Unlike system.runtimes, the registry call throws on bad responses instead of returning empty. That surfaces misconfigured registries explicitly rather than masking them as "nothing mounted".

Combined with system.runtimes

loadCatalogWithRuntimes runs registry.list and runtimes.registered in parallel (Promise.all, line 359-362), then buildCatalogFromBindings merges them. Each binding becomes a CatalogEntry; runtime inventory entries enrich type, purpose, and hasChildren when the runtime advertised them.
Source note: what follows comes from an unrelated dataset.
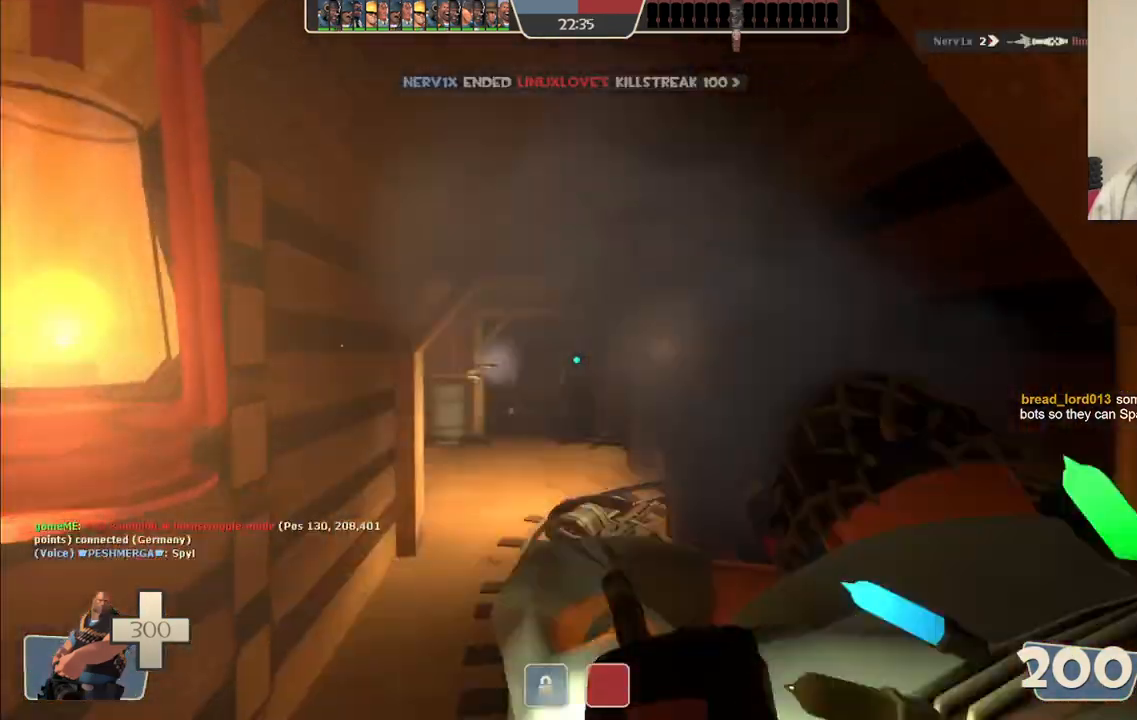
{"buttons": ["L2"], "left_stick": "up", "right_stick": "center", "events": [[333, "right_stick", "right"], [433, "right_stick", "center"]]}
If the canonical catalog is empty, loadCatalogWithRuntimes returns { source: 'empty-registry', fallbackUsed: false } rather than synthesizing entries from runtime heartbeats alone — Director honestly shows an empty tree when the registry is empty.

Resolution semantics

resolveCanonicalTarget (src/services/DirectorRuntimeAdapter.ts:185-198) is how Director turns an operator-typed canonical mount into the actual (mount, targetRoot) pair to invoke. The chain:

  1. Read all bindings.
  2. resolveBoundTarget(canonicalMount, bindings, runtimes) finds a binding rule whose match equals the canonical mount.
  3. Returns { mount: <localMount>, targetRoot: <runtimeWireRoot or root> }.
  4. If no binding matches, throw Mount is not registered in system.registry: <canonicalMount>.
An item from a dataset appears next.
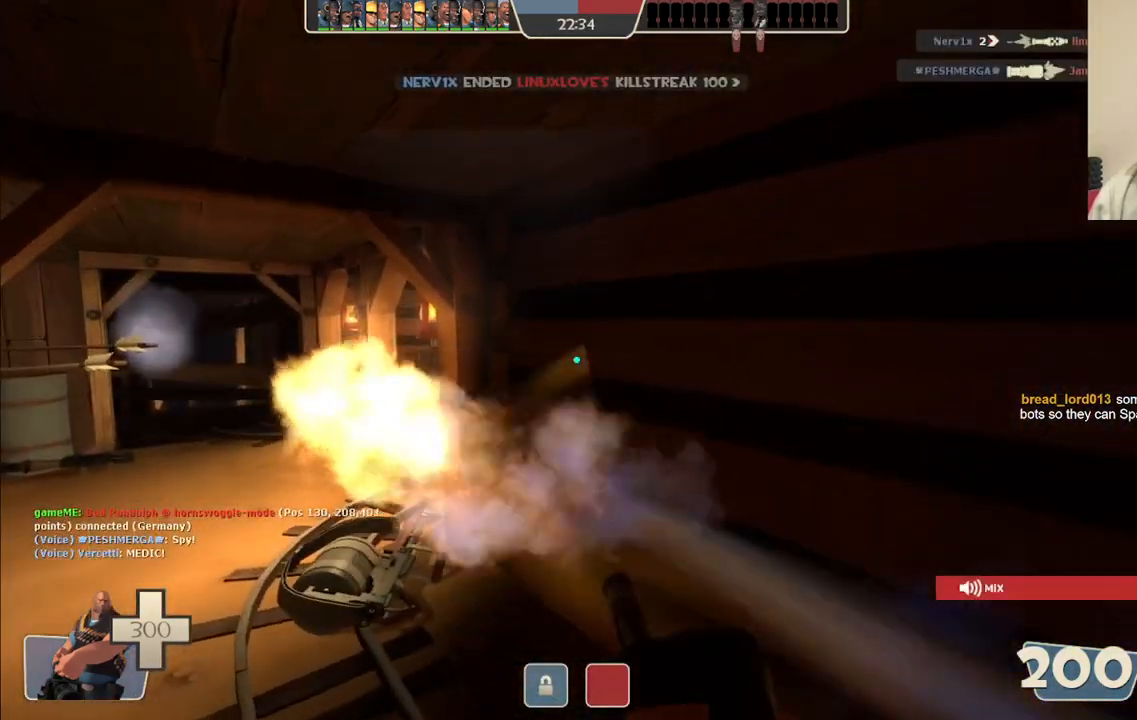
{"buttons": ["L2"], "left_stick": "up", "right_stick": "center", "events": []}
This is what makes the Detail tab's $introspect work even when the canonical mount differs from the local mount on the runtime.

Operator note

The registry is the contract. Two failure modes:

  • Registry empty. No runtime called runtimes.register on its claims. Check the runtime's startup log.
  • Registry has entries but tree is empty. The runtime is dead but the registry still has stale claims. Check system.runtimes runtimes.registered — if the runtime ID isn't there, the registry is stale and a fresh host.control runtimes.reconcile should clean it up.